[GIVEN DATA]
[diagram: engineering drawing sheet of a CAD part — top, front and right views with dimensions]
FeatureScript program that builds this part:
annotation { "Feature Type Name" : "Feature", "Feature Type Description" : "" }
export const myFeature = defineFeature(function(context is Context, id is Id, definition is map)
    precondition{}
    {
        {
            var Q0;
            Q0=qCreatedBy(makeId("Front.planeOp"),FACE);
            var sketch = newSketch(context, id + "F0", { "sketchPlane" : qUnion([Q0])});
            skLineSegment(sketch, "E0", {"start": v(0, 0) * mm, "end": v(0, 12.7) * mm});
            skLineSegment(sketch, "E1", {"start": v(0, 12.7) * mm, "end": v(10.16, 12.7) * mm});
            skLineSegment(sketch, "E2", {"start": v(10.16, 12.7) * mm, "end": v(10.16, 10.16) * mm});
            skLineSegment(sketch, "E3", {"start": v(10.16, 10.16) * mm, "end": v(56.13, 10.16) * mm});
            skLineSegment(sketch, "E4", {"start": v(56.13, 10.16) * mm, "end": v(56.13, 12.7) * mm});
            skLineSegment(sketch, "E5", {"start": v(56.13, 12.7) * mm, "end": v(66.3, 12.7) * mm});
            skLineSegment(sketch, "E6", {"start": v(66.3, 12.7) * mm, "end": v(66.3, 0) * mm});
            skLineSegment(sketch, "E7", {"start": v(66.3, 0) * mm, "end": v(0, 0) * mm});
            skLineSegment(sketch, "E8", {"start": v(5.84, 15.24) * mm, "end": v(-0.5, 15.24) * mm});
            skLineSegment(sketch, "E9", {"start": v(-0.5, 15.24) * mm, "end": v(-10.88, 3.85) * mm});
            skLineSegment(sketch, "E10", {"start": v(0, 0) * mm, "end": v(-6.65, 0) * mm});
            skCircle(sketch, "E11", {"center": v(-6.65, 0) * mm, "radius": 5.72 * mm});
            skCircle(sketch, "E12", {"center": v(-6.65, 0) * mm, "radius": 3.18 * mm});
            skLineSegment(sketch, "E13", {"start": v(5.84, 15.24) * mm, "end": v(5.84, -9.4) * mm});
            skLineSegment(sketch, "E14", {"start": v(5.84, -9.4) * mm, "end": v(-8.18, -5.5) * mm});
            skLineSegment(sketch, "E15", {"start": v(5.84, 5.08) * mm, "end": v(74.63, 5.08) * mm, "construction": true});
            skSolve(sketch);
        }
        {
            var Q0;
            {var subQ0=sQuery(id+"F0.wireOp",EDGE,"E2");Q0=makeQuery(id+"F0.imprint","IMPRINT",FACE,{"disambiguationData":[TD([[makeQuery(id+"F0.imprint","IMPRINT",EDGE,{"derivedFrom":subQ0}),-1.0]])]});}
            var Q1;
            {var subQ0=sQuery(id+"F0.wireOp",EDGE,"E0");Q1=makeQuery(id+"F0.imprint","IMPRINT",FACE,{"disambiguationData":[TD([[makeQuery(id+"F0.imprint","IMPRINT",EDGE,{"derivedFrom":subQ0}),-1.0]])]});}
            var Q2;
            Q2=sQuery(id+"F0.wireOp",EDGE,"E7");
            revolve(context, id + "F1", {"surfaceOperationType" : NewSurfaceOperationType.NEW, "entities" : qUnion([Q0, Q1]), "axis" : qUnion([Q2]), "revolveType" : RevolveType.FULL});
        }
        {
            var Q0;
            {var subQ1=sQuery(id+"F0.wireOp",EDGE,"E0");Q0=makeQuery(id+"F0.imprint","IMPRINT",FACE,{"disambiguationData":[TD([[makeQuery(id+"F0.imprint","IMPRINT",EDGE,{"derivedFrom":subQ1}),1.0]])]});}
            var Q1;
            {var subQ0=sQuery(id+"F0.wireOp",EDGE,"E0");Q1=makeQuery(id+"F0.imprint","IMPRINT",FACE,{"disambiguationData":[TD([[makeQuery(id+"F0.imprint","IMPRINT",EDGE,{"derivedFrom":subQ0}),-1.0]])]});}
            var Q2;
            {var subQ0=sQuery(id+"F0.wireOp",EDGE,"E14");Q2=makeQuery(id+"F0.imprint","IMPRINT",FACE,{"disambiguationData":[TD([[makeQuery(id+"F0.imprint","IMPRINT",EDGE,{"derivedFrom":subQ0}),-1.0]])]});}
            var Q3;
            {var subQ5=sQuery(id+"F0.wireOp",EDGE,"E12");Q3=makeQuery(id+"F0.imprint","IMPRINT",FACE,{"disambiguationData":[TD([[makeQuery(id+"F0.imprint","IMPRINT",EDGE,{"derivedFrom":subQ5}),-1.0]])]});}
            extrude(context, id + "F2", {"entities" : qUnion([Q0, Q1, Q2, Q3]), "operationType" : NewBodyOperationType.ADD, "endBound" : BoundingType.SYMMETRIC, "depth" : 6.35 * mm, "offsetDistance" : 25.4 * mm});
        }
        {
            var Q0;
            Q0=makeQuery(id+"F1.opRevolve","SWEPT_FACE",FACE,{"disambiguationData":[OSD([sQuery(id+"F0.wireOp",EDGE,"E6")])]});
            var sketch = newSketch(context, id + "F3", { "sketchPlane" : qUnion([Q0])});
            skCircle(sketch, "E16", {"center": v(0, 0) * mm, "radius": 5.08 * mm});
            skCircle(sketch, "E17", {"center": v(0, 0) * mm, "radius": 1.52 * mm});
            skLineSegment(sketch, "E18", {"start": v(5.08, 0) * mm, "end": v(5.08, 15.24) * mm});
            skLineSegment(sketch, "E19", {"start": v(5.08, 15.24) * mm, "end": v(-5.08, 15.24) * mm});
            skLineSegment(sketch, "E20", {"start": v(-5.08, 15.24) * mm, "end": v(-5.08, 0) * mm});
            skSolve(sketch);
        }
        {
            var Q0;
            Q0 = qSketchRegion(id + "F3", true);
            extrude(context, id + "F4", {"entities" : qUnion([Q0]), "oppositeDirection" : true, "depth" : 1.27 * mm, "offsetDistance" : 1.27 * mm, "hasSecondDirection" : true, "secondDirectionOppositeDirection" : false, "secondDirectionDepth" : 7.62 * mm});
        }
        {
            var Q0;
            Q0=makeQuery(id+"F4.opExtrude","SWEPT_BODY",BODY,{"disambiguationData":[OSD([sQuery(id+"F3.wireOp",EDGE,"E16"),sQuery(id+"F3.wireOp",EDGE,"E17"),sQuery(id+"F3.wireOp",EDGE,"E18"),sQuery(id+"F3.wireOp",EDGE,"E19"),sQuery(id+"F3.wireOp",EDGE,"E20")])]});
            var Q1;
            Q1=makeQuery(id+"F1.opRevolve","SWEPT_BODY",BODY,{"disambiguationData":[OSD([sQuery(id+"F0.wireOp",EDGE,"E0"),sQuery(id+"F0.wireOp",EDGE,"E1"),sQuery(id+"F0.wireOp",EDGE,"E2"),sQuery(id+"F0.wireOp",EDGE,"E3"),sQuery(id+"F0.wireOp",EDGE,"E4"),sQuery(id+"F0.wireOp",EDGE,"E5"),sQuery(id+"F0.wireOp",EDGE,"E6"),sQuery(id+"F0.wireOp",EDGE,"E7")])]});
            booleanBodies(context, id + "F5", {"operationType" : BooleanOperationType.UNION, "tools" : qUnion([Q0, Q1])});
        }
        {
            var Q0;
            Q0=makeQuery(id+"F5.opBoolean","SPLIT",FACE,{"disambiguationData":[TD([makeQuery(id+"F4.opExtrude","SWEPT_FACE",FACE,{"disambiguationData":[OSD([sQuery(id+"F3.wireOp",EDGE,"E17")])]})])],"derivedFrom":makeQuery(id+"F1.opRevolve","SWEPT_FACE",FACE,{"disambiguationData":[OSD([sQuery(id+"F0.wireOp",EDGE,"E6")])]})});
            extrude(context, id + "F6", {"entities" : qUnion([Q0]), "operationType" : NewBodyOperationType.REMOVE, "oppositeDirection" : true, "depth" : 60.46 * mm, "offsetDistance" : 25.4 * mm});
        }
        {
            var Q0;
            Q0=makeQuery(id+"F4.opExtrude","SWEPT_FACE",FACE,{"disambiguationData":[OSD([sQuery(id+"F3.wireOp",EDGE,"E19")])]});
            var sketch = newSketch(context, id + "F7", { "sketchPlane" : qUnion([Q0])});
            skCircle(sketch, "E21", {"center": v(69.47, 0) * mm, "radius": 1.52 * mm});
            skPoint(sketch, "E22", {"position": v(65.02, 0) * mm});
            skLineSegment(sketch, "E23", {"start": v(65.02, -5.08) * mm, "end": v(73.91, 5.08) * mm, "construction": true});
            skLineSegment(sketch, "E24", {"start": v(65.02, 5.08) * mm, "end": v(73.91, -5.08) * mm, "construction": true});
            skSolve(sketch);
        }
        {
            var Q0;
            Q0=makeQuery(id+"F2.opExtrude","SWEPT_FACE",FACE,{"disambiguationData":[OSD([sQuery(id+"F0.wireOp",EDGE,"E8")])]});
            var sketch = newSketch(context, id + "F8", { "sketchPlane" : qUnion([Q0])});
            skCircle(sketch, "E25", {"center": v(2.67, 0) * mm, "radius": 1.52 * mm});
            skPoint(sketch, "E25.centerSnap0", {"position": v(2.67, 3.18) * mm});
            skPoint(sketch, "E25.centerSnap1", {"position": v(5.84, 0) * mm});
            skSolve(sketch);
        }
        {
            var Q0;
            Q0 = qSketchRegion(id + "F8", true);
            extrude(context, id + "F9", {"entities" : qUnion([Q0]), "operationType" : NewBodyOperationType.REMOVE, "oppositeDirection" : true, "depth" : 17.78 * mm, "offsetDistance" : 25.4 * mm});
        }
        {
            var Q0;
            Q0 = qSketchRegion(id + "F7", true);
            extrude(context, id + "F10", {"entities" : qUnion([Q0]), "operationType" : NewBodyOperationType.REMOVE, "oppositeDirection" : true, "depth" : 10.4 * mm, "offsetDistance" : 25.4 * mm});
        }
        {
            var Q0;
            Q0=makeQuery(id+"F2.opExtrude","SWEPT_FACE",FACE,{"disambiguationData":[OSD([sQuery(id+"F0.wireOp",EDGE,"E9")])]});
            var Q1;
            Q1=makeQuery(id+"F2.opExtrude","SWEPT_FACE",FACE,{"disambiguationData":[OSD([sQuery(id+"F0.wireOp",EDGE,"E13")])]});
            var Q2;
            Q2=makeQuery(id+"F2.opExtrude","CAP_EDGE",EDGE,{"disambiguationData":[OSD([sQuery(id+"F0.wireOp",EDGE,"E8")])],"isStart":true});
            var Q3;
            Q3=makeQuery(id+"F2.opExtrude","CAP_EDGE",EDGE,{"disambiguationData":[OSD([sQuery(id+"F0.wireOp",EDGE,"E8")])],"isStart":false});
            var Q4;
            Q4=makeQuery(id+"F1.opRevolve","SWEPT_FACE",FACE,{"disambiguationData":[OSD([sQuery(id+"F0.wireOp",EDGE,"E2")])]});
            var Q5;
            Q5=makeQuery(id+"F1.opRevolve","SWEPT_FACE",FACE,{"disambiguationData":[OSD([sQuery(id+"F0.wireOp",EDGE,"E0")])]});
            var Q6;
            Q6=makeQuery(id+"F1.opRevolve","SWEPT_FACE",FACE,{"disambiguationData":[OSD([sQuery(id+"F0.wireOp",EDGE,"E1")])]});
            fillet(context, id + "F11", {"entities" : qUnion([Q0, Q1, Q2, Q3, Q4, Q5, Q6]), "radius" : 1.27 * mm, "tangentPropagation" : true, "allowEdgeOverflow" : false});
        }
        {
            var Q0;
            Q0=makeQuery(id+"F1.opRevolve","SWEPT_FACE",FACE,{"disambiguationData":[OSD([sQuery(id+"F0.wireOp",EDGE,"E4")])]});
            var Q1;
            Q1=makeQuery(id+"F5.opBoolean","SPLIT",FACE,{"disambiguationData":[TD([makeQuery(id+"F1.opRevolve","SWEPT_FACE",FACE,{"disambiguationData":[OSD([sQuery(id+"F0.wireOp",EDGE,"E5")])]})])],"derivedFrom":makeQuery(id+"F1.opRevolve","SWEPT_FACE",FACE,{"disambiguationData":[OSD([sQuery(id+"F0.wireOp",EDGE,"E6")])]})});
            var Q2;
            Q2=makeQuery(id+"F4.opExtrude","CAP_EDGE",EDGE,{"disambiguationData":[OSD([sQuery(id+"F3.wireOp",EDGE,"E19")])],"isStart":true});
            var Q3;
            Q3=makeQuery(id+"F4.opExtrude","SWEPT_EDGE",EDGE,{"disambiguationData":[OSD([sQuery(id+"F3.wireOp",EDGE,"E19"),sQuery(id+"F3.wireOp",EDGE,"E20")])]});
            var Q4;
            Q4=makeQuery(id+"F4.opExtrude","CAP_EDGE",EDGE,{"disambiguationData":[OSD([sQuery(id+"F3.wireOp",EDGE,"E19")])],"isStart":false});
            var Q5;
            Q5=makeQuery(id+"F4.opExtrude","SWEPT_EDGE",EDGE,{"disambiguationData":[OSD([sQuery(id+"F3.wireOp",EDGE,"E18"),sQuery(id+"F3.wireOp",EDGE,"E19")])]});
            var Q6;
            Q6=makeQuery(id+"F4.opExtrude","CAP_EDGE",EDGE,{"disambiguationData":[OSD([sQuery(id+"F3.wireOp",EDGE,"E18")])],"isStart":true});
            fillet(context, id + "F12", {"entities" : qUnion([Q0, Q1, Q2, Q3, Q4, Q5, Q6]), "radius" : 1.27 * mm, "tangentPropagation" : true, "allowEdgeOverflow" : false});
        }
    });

[THE REQUEST] Collect every line from the items above that contains the string "part", matching case exactly.

[TASK RESPONSE]
[diagram: engineering drawing sheet of a CAD part — top, front and right views with dimensions]
FeatureScript program that builds this part:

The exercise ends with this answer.